# Need pics of a corner pellet stove install



## deadeye316 (Dec 16, 2007)

i am getting a enviro omega installed first week of jan.  We are going to install it in the corner but we have 2 options.  We want the extended pipe so that the smoke wont blow into the house if anything happened.  I need some pics so that I can see a install with the pipe on the inside up 5 feet then out and a install with the pipe going straight out then the pipe going up on the outside.


----------



## webbie (Dec 17, 2007)

Mine might be something like that:
https://www.hearth.com/econtent/index.php/wiki/Install_a_Pellet_Stove/

Works very well


----------



## deadeye316 (Dec 17, 2007)

how long of a pipe do i need so that it doesnt blow into the house.  One place said 3 feet and the other 5 feet.


----------



## webbie (Dec 17, 2007)

No set amount - in fact most pellet stoves do not specify a "rise" at all.

But, the more the merrier would be by view....I would go with 5 if possible.
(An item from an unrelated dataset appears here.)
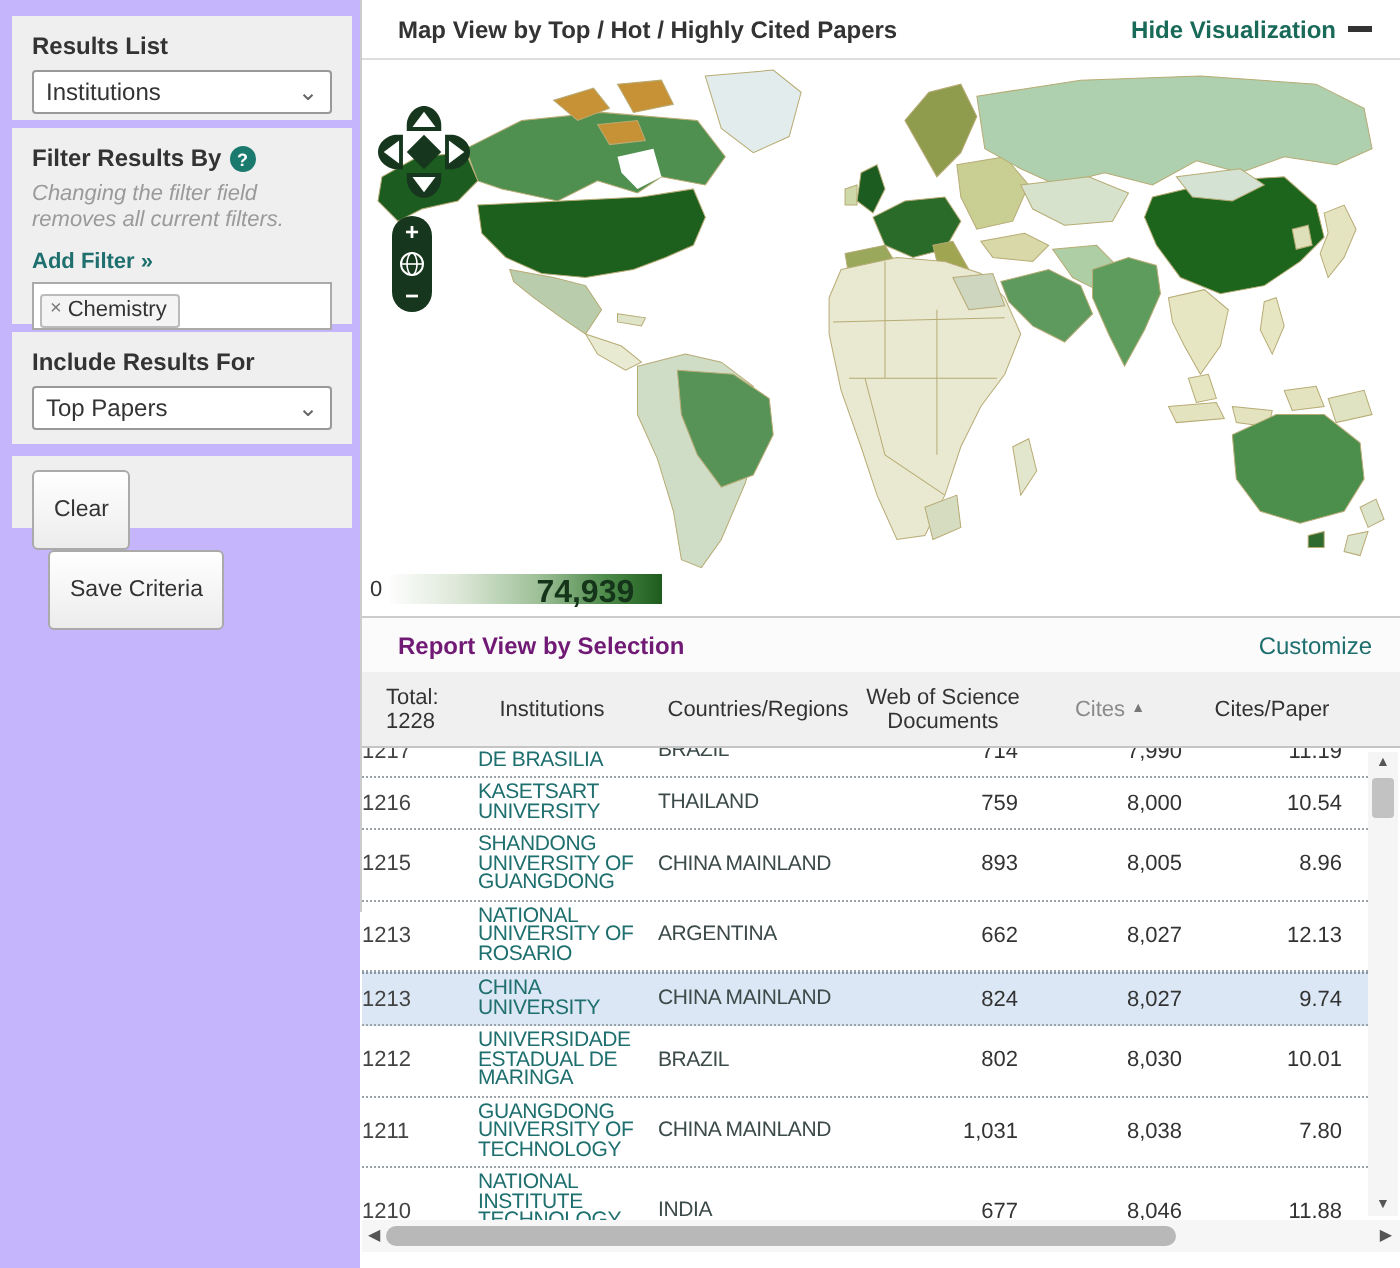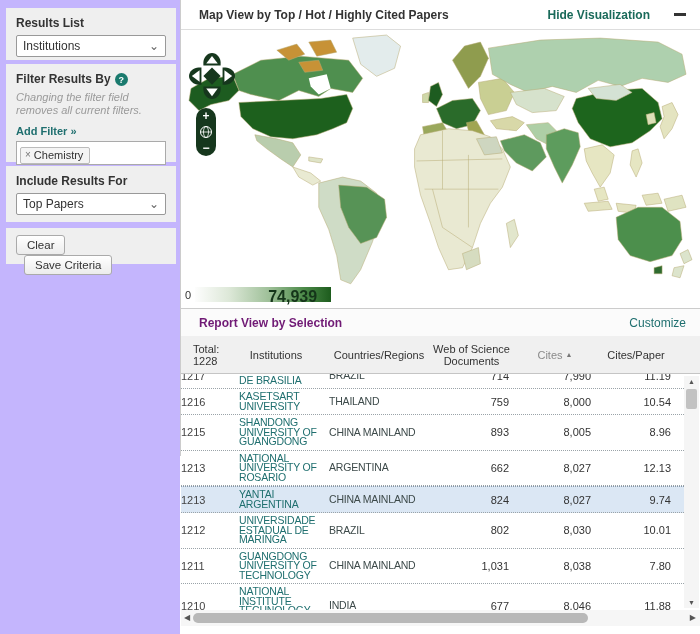"Hide Visualization" .hide-link { gap: 24px -> 6px }
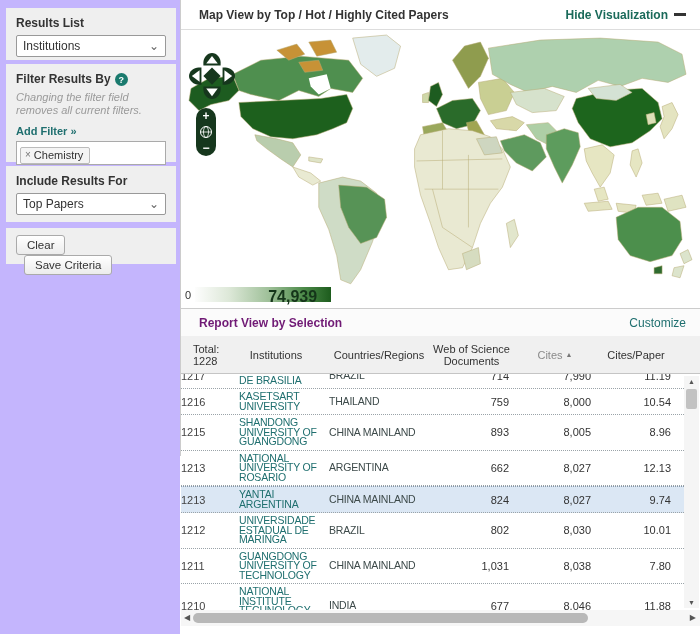"Clear" .btn { padding: 3px 10px -> 13px 10px }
Mine has that or more.


----------



## hearthtools (Dec 17, 2007)

If you can I would go out the wall and up
Much cleaner inside look and gets the stove closer to the wall.


Ok I have had 5 different stoves in this location so the hole is larger and I used sheetmetal to cover the large hole
but here is the picks of my Omega that my  almost 3 year old install for me.
http://www.hearthtools.com/pellet/enviro/IMG_7946omega.jpg
http://www.hearthtools.com/pellet/enviro/IMG_7951omega.jpg



http://www.hearthtools.com/pellet/enviro/omegacornerpipe.jpg

http://www.hearthtools.com/pellet/enviro/omegacornerpipeside.jpg

I have not doen it yet at my house but Regular house paint on the pipe outside lasted 13 years at my old store on 8 different pellet vents I had going out and up.
after you paint it you will never notice the pipe outside. Just like an Electrical meter or anything els that has to be hung on your wall.
http://www.hearthtools.com/pellet/enviro/omegaoutwall.jpg

The extra length of pipe on top is because my last stove. Sooted up the Weather Head on my Power coming to my house
so I added 2 more feet.
http://www.hearthtools.com/pellet/enviro/omegaoutwall2.jpg

Putting the Legs on
http://www.hearthtools.com/pellet/enviro/IMG_7960omega.jpg

Panels off so the wife could paint them.
http://www.hearthtools.com/pellet/enviro/omegasidepaint.jpg

http://www.hearthtools.com/pellet/enviro/omaega_room.jpg


----------